Cette prise de conscience arrive à un moment idéal, alors que nous disposons des outils techniques nécessaires pour résoudre ce problème. Les avancées en matière d’équité algorithmique, d’explicabilité de l’IA et d’apprentissage par transfert nous permettent d’envisager des solutions élégantes et efficaces. Des ensembles de données plus diversifiés sont en cours de développement, et les méthodes d’augmentation de données peuvent aider à combler les lacunes existantes.
En fin de compte, cette découverte pourrait catalyser une transformation profonde de notre approche de l’IA médicale, conduisant à des systèmes non seulement plus équitables, mais aussi plus précis pour tous. Nous sommes à l’aube d’une nouvelle ère où la technologie et l’équité convergent pour créer des soins de santé véritablement personnalisés et accessibles à tous.
Cette étude confirme ce que beaucoup craignaient déjà : nos systèmes d’IA médicale reproduisent et amplifient les inégalités existantes dans les soins de santé. Ce n’est pas simplement un problème technique, mais le symptôme d’un problème systémique plus profond qui risque de creuser davantage le fossé entre les privilégiés et les marginalisés.
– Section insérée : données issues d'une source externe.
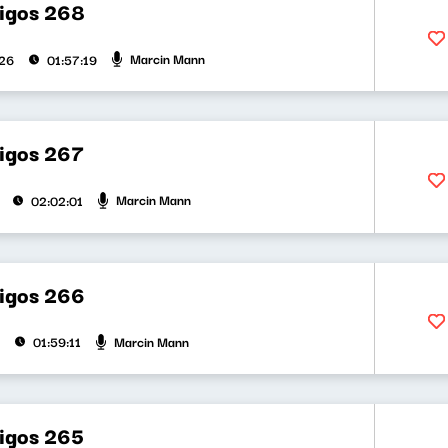
bigos 268
Marcin Mann
026
01:57:19
bigos 267
Marcin Mann
02:02:01
bigos 266
Marcin Mann
01:59:11
bigos 265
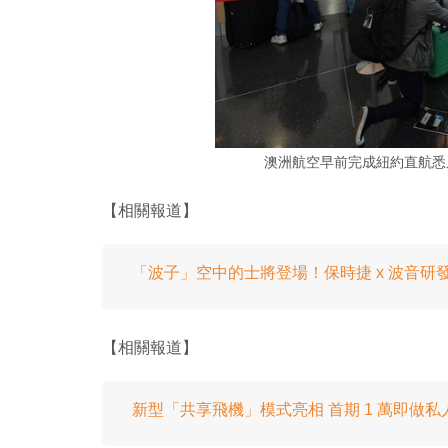
澳洲航空早前完成紐約直航悉尼的
【相關報道】
「波子」空中的士將登場！保時捷 x 波音研發
【相關報道】
新型「共享飛機」模式亮相 首期 1 萬即做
Malgré des années d’avertissements de la part des experts en éthique de l’IA, nous continuons à déployer précipitamment ces technologies sans garanties adéquates. Le fait que l’un des modèles les plus cités présente des biais aussi flagrants soulève des questions troublantes : combien d’autres systèmes d’IA médicale actuellement utilisés comportent des biais similaires non détectés? Combien de diagnostics erronés ont déjà été posés? Combien de vies ont été mises en danger?
La solution proposée d’inclure des informations démographiques dans les données d’entraînement est insuffisante et potentiellement problématique. Elle risque de renforcer les catégorisations raciales en médecine, alors que nous devrions plutôt nous concentrer sur la compréhension des variations physiologiques réelles indépendamment des constructions sociales de race.
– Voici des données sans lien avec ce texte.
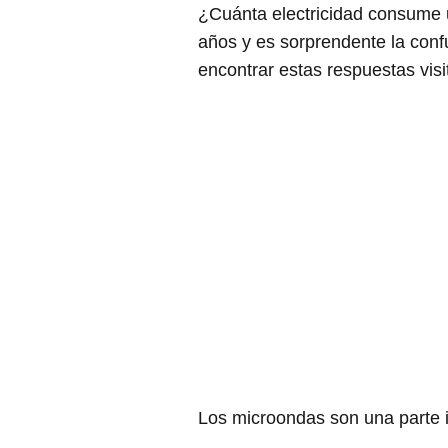
¿Cuánta electricidad consume u
años y es sorprendente la confu
encontrar estas respuestas visi
Los microondas son una parte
Plus inquiétant encore, la tendance actuelle à l’automatisation des soins de santé, motivée principalement par des considérations économiques, pourrait conduire à l’adoption généralisée de ces systèmes biaisés avant qu’ils ne soient adéquatement corrigés. Dans un contexte où les femmes et les personnes racisées font déjà face à des préjugés et à un scepticisme accru de la part des professionnels de la santé, l’ajout d’une couche supplémentaire de discrimination algorithmique pourrait avoir des conséquences désastreuses.